Friday, November 20, 2009

Revisionist History

Remember the Subversion 1.0 celebration T-shirts? Alas, there are no `svnadmin dump' and `svnadmin load' for cottonware.
As you might have read elsewhere, the Subversion project has recently been accepted in the Apache Software Foundation's Incubator. As part of the process, we'll be migrating all kinds of goodies off of — which has been the project's home (and a good one at that) for the past near-decade — and onto Apache-hosted servers. Last weekend we took the first of those steps by migrating our version control history. I managed the Subversion side of this migration, prepping the data for delivery into the ASF Infrastructure team's able hands.

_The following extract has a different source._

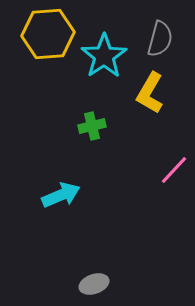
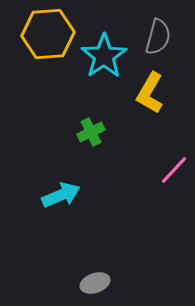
gray semicircle: moved 2 px left, 2 px up
green cross: moved 1 px left, 6 px down; rotated 12 degrees counterclockwise
gray ellipse: moved 1 px right, 1 px up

But I wanted to do more than simply move our Subversion history from one place to another. See, when Subversion began, it was a bunch of source code living in a CVS repository. When the source code compiled into something trustworthy, we let Subversion hold it own source code. (For the record, we were never given cause to regret that decision.) But at the time we made that change, there was no reliable and simple way to convert CVS history into Subversion history like there is with cvs2svn today. So we just exported the latest snapshot of our main development line, imported that into Subversion, and dealt with the severed history. However, this repository migration — which was going to be disruptive anyway — presented an opportunity to stitch together our old CVS history and our Subversion history. So I did. Here's how:

  1. Using cvs2svn, I converted all CVS history to Subversion and deposited it into a temporary repository, svn-from-cvs.
  2. Now, the CVS repository data contained some trailing changes that were created after the switch to Subversion back in 2001. Most of those were commits to www/ (which we manually mirrored for a while based on our Subversion commits to trunk/www/). A couple of them were things like system-wide automated tweaks to www/robots.txt made by CollabNet folk. Also, we had real tags and branches in our CVS repos that we didn't bring with us into Subversion. So I dumped the first 3654 revisions from svn-from-cvs — the pre-switchover changes only — and loaded that into the stitch repository, svn-complete.
  3. To historically preserve the fact that apparently we didn't care too much about those old CVS tags and branches, I committed their deletion from svn-complete (but left the branches/ and tags/ top-level directories themselves).
  4. Since the first revision of our project's Subversion history (in the main svn repository) was a massive import into trunk, that would have clashed mightily being loaded atop already-existing files and directories in svn-complete. So instead checked I out svn-complete/trunk@HEAD, then exported svn/trunk@1 atop it. The local mods were the small delta between what we got outta CVS on August 31, 2001, and what we put into Subversion. They were mostly the result of $Date$ keyword formatting differences. I committed those local mods, which now brought svn-complete into sync with svn@1' except that svn-complete still had empty tags/ and branches/ directories (which were added in r532 and r1237, respectively).
  5. I dumped -r2:531 of svn, loading the result into svn-complete.
  6. I skipped r532 (the revision in which we created our tags/ directory) from svn, instead adding a no-op placeholder revision to svn-complete.
  7. I then dumped -r533:1236 of svn, loading the result into svn-complete.
  8. Once again, I skipped r1237 (the revision in which we created our branches/ directory) from svn, instead adding another no-op placeholder revision to svn-complete.
  9. Finally, I dumped the rest of the svn history (r1238:r40515), loading those revisions into svn-complete.

The result was a single repository (svn-complete) of 44170 revisions (3654 from CVS, 40515 from Subversion, and 1 cleanup revision) that contained all of the Subversion project's version control history, starting with the inception of the project. It's this data that I handed off to the ASF Infrastructure team.

The ASF Infrastructure team took this repository's data and loaded it into the ASF repository (with external commits disabled to prevent interleaved commit history). At the time that this history was loaded into the ASF repository, that repository already had 836419 revisions in it. The next 3655 revisions represent the Subversion CVS history (plus a fixup revision). This means that any historical references found in Subversion's source code, issue trackers, mailing lists, etc. that refer to pre-migration revisions (which are easy to spot, as they are all quite a bit smaller than 800000!) may be found in the ASF repository by adding 836419 + 3655 = 840074 to the revision number.

We as a project are still really finding all the places that this change of address (and revision numbers) will affect us. I can assure you that the last place I expected it to hit was my clothes closet, though!

1 comment:

  1. The fact that my r8810 t-shirt would no longer be 100% accurate was actually the first thing that occurred to me when I saw your email about how the conversion was done ;-)

    Nice job by the way, very cool to have all that history brought along for the ride.